Saturday, 3 July 2010

Alex - Northumbrian Archives for the Intangible, Lindisfarne



The Northumbrian Archives for the Intangible Culture can be defined in many different ways. It has a material dimension: the performing and visual arts, craft, and fashion, media, film, television and video, museums, libraries and archives, design, literature, writing and publishing, the built heritage, architecture, landscape and archaeology, sports events, facilities and development, parks, open spaces, wildlife habitats, water environment and countryside recreation, children’s play, playgrounds and play activities, tourism, festivals and attractions and informal leisure pursuits.








However it also has a value dimension: relationships, shared memories, experiences and identity, diverse cultural, religious and historic backgrounds and what we consider valuable to pass on to future generations, the ‘intangible’ elements of Culture.



The Northumbrian Archives for the Intangible will provide a repository for the practices, representations, expressions, knowledge, skills that communities, groups and, in some cases, individuals recognize as part of their cultural heritage.


















This intangible cultural heritage, transmitted from generation to generation, is constantly recreated by communities and groups in response to their environment, their interaction with nature and their history, and provides them with a sense of identity and continuity, thus promoting respect for cultural diversity and human creativity.
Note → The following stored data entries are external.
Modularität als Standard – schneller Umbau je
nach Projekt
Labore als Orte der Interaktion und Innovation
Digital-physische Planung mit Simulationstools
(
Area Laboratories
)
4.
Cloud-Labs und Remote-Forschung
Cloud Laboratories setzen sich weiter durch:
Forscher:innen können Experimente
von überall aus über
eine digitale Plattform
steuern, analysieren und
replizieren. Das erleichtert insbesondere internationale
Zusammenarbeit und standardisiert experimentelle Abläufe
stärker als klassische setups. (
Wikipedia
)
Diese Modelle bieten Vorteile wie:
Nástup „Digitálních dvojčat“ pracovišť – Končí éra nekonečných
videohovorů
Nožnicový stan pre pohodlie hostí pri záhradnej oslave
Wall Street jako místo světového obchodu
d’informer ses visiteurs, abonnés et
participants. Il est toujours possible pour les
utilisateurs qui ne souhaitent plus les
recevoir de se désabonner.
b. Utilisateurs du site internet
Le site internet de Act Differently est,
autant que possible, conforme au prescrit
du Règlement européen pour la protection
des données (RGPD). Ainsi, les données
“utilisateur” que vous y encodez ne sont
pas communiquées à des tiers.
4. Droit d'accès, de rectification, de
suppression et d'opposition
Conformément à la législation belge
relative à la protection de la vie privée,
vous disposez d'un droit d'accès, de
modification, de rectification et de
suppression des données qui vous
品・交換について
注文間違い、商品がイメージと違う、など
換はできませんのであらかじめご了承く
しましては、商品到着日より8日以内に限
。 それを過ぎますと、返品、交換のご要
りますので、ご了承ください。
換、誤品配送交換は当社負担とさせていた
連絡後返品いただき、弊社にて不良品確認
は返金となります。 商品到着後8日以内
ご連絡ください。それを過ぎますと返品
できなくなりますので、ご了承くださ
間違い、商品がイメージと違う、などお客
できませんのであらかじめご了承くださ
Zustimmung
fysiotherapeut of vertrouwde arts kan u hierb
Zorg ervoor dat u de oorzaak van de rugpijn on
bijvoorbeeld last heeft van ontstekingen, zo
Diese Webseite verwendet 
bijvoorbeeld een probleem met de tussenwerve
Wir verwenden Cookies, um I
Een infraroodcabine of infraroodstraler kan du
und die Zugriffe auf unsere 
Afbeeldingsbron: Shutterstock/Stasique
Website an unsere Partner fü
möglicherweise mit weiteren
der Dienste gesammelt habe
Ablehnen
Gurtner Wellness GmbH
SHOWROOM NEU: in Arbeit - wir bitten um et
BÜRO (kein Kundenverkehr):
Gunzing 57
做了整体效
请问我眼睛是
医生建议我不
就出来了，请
Intangible Cultural Heritage attempts to preserve cultural heritage with the people or community by protecting the processes that allow traditions and shared knowledge to be passed on.


The Northumbrian Cultural ‘Archives’ will provide a space for meaning and memory that will bind individuals together. It will provide a space for a continuous flow of actions, narratives and memories from one generation to the next through the act of performance as the ‘living’ archive.